Mais l’école, nous objectera-t-on, cet asile de paix et de tradition, n’évolue pas forcément au rythme de la vie ambiante, et le décalage que vous critiquez est, en réalité, beaucoup moins marqué !

Hélas ! Nous connaissons encore, il est vrai, des écoles qui travaillent en 1947 comme en 1907 et qui sembleraient, en effet, justifier cette permanence statique des techniques d'inspection. J’ai sous les yeux une méthode de lecture par Berneuil, Cayasse et Lançon, I. P., et De Jaqx, directeur d’école, qui est toujours éditée par Druez, à Landrecies (Nord), que certains directeurs d’école imposent encore à leurs adjoints et qui ne se rééditerait pas d’ailleurs si elle ne se vendait pas. Il suffit d’en voir les illustrations, haut de forme, chapeau de paille et béret marin, souliers Richelieu et bottines à boutons, lavabo, broc et seau hygiénique, sans oublier ce délicieux dessin du bain de pieds représentant une dame fanfreluchée trempant délicatement ses pieds dans une cuvette fleurie, pour se rendre compte à quel point ce livre 1900 est un anachronisme dans les écoles 1947.

Mais ces écoles, et ces techniques, et ce piétinement retardataire, qui étaient naguère la norme, deviennent chaque année davantage l’exception, dont on s'excuse et dont on tente de se justifier par la pauvreté, le milieu, l’inexpérience... ou l'approche de la retraite.

Il est incontestable que, depuis dix ans, et depuis la Libération plus spécialement, les techniques pédagogiques, et l'esprit même du travail scolaire ont évolué à un rythme accéléré.

Les programmes, les instructions, et les actes officiels, tendent à normaliser cette évolution. Des outils nouveaux pénètrent officiellement dans nos classes : texte libre, imprimerie, correspondance interscolaire, enquêtes, fichiers, étude du milieu, gravure du lino, dessin, disques, radio, cinéma.

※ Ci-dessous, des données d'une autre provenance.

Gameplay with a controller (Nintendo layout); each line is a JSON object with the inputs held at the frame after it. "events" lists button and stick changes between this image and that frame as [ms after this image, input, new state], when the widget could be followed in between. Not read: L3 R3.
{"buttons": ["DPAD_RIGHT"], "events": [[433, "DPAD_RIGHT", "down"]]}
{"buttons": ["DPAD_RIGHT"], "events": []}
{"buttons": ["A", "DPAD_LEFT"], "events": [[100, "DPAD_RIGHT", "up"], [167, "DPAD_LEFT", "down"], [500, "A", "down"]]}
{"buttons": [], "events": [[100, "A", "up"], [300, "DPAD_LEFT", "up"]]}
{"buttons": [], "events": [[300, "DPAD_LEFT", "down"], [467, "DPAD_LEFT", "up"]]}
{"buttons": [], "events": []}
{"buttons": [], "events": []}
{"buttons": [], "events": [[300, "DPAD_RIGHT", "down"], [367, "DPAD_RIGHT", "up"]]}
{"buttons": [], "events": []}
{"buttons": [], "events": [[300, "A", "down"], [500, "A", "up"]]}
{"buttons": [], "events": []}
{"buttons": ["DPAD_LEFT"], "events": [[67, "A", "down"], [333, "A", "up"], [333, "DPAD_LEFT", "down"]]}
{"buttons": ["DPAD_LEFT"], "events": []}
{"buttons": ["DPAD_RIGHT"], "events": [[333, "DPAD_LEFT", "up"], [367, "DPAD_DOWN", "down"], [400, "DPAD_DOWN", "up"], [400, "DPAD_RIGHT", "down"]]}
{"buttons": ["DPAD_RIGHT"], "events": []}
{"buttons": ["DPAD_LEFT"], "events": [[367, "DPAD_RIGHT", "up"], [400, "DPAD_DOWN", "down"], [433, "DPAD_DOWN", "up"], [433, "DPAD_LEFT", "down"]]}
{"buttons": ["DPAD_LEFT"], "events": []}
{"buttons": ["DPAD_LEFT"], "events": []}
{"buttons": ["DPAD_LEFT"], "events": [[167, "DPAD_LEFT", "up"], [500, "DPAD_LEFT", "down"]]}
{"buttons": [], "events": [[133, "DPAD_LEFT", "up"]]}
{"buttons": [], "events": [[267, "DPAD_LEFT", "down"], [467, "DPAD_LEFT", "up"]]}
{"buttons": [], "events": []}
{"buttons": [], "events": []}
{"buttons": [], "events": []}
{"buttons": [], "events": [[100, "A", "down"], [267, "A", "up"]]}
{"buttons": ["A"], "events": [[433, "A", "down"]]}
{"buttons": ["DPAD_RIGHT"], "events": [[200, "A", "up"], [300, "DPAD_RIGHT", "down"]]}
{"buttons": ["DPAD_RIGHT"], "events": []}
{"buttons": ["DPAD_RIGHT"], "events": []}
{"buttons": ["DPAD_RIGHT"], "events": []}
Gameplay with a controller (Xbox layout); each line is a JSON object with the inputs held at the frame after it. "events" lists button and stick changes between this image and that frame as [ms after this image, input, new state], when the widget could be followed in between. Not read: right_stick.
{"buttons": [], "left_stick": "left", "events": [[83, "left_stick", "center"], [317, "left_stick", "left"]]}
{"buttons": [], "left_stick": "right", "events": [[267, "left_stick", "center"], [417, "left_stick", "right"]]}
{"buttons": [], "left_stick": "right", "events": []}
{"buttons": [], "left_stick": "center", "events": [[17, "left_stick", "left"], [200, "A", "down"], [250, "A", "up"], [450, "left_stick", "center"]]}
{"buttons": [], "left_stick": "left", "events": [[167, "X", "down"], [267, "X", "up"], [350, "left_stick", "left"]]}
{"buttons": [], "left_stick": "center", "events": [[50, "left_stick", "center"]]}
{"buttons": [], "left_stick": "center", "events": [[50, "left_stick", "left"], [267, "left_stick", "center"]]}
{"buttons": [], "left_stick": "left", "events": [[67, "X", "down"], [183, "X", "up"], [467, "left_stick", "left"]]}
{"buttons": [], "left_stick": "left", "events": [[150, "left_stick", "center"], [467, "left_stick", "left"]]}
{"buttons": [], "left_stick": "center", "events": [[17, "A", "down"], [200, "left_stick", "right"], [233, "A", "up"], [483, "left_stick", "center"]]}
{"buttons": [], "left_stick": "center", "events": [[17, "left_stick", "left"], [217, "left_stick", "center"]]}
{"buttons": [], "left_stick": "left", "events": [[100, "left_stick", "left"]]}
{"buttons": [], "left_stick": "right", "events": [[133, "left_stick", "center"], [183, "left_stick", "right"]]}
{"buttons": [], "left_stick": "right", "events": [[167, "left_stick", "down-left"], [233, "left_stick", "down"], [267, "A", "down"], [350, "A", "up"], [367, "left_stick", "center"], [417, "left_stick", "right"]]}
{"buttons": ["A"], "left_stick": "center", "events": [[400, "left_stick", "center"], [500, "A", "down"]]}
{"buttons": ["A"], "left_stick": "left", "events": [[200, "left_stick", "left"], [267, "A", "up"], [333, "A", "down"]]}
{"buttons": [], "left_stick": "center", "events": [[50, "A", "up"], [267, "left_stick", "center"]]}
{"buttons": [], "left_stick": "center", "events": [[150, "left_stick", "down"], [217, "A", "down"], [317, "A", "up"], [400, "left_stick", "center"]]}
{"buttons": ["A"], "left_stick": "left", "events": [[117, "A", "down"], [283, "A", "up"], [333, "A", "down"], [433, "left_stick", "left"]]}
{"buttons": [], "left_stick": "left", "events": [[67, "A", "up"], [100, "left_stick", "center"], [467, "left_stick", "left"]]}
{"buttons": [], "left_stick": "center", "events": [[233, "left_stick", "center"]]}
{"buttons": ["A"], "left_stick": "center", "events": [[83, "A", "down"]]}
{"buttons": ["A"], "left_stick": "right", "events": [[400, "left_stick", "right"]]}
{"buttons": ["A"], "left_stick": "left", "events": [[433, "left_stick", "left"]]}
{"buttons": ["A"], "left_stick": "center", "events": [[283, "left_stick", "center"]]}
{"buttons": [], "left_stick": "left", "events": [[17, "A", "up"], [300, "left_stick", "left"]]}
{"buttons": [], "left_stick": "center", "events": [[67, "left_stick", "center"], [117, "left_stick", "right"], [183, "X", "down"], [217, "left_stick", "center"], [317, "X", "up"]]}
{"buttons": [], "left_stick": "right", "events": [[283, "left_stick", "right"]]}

C'est un fait ; et nous ne saurions trop nous en réjouir.

Et dans ces classes ainsi officiellement modernisées, l’Inspecteur entrera encore en coup de vent, parce qu’il a quatre inspections à faire dans la matinée ; il n’aura pas le temps de s’attarder, même s’il en a le désir, à écouter battre la vie nouvelle de la classe ; il sera par contre très sérieusement gêné dans son inspection, parce qu'horaires et programmes auront été bousculés, — avec l’assentiment ministériel d’ailleurs, — au profit de la poursuite passionnante de l’intérêt dominant.

Nous comprenons fort bien l'embarras de nos Inspecteurs actuels. Ils doivent donner leur appréciation motivée — avec note — sur les leçons entendues, — à nous qui ne faisons plus de leçons. Les qualités majeures que l’Ecole cultive désormais : aptitude et application au travail effectif, curiosité, intelligence active, sens de la communauté et de la coopération, pouvoir de création artistique, connaissances profondes plus que formelles, — tout cela ne saurait se mesurer désormais par quelques interrogations hâtives ou l'examen de tâches plus souvent collectives qu’individuelles.

Graves problèmes sur lesquels nous devons, tous ensemble, nous pencher d’urgence.

Tant que la norme de la production économique était l’artisanat rudimentaire, avec des techniques simples et des outils centenaires, le contrôleur pouvait passer rapidement d’une boutique à l’autre et, d'un coup d'œil, juger avec précision de leur activité et de leur efficience.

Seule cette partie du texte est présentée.